Overall, they found no significant differences between the mean total cost of elective induction and expectant management (adjusted mean difference, +4.7%). This was the case for other metrics: Costs did not vary among the five health systems or in most phases of care, including maternal inpatient postpartum care, maternal outpatient care after discharge, neonatal hospital care, and neonatal care after discharge.
The induction group did incur higher maternal inpatient intrapartum and delivery care costs (17%). However, these were offset by savings achieved during outpatient antenatal care (–47%). The assumption was additional costs of time spent on the labor ward might overwhelm cost savings elsewhere (reduced cesarean deliveries, fewer prenatal appointments and tests). “But this was not the case,” Dr. Einerson said.
Ultimately, the study was not large enough to find smaller differences in cost, he noted. It was only large enough to say that cost didn’t differentiate between arms with a margin of +/–7%. “A cost increase (or cost savings) with induction of 7% is meaningful over time and on a national scale,” Dr. Einerson explained.
Taken together, the two studies show that cost is not an insurmountable barrier to elective induced labor, Jeffrey L. Ecker, MD, and Mark A. Clapp, MD, MPH, wrote in an accompanying editorial (Obstet Gynecol. 2020;136[1]:6-7).
“This will be especially true if we are innovative and creatively adapt our facilities and spaces, thinking about where and how some of the required care can be appropriately and more economically offered,” they noted.
“Specifically, strategies to safely reduce labor and delivery time for inductions of labor, including considering and studying outpatient cervical ripening, may make elective induction of labor at 39 weeks of gestation even less costly and even more feasible to offer to all women,” suggested Dr. Ecker and Dr. Clapp, both at Massachusetts General Hospital and Harvard Medical School, both in Boston.
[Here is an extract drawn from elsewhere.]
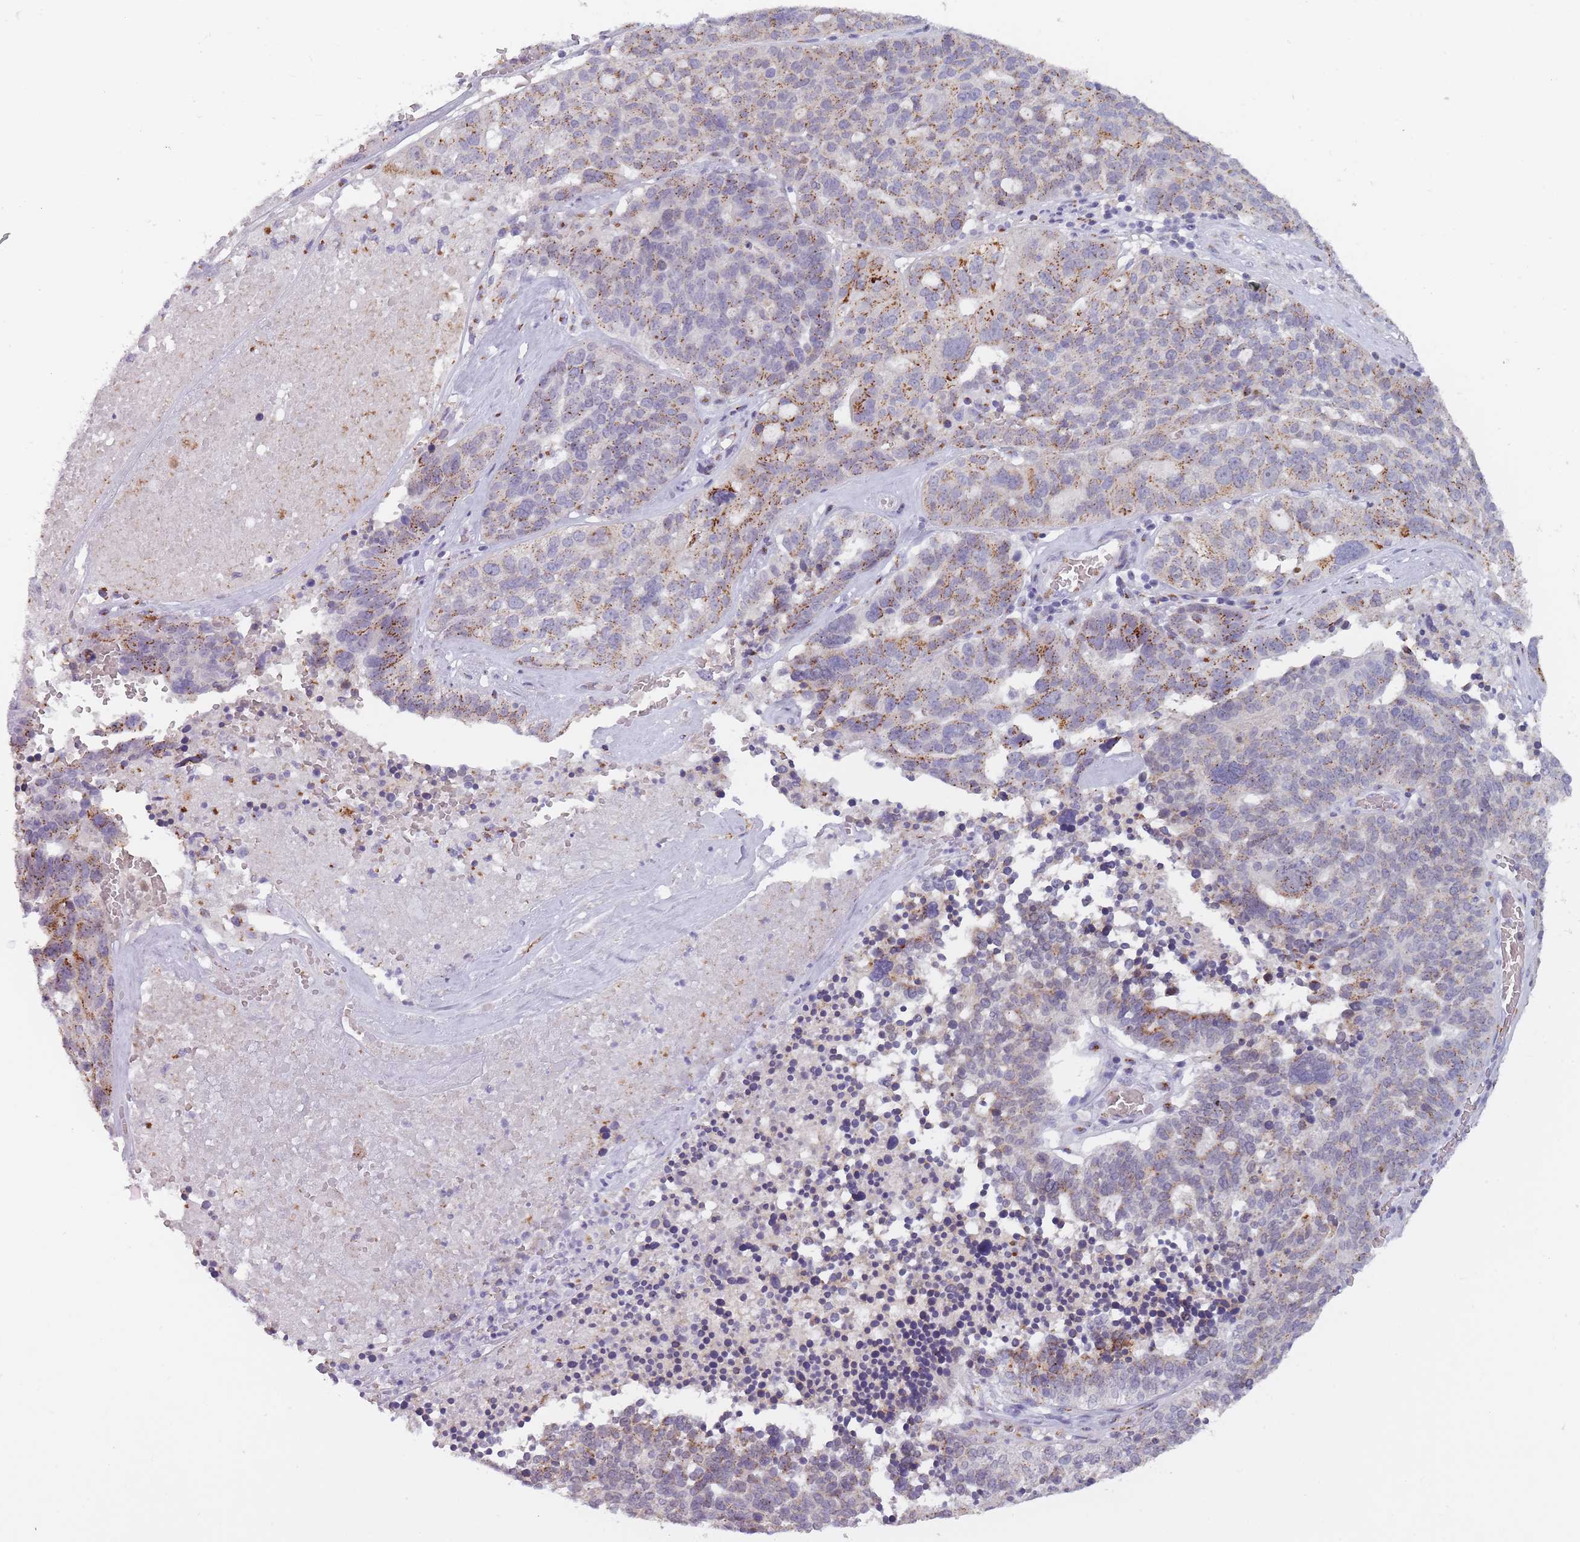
{"staining": {"intensity": "moderate", "quantity": "25%-75%", "location": "cytoplasmic/membranous"}, "tissue": "ovarian cancer", "cell_type": "Tumor cells", "image_type": "cancer", "snomed": [{"axis": "morphology", "description": "Cystadenocarcinoma, serous, NOS"}, {"axis": "topography", "description": "Ovary"}], "caption": "DAB (3,3'-diaminobenzidine) immunohistochemical staining of human ovarian cancer (serous cystadenocarcinoma) displays moderate cytoplasmic/membranous protein expression in about 25%-75% of tumor cells. The protein is stained brown, and the nuclei are stained in blue (DAB (3,3'-diaminobenzidine) IHC with brightfield microscopy, high magnification).", "gene": "MAN1B1", "patient": {"sex": "female", "age": 59}}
Dr. Hersh and coauthors had no relevant financial disclosures, and there was no external funding for their study. Dr. Einerson and most coauthors reported no relevant financial disclosures; one coauthor reported receiving funds from GestVision as a consultant, and another coauthor reported funds paid to her or her institution from some pharmaceutical companies when she was primary investigator on various trials or a consultant. This study was supported by grants from the Eunice Kennedy Shriver National Institute of Child Health and Human Development. Neither Dr. Ecker nor Dr Clapp had any relevant financial disclosures or received any funding.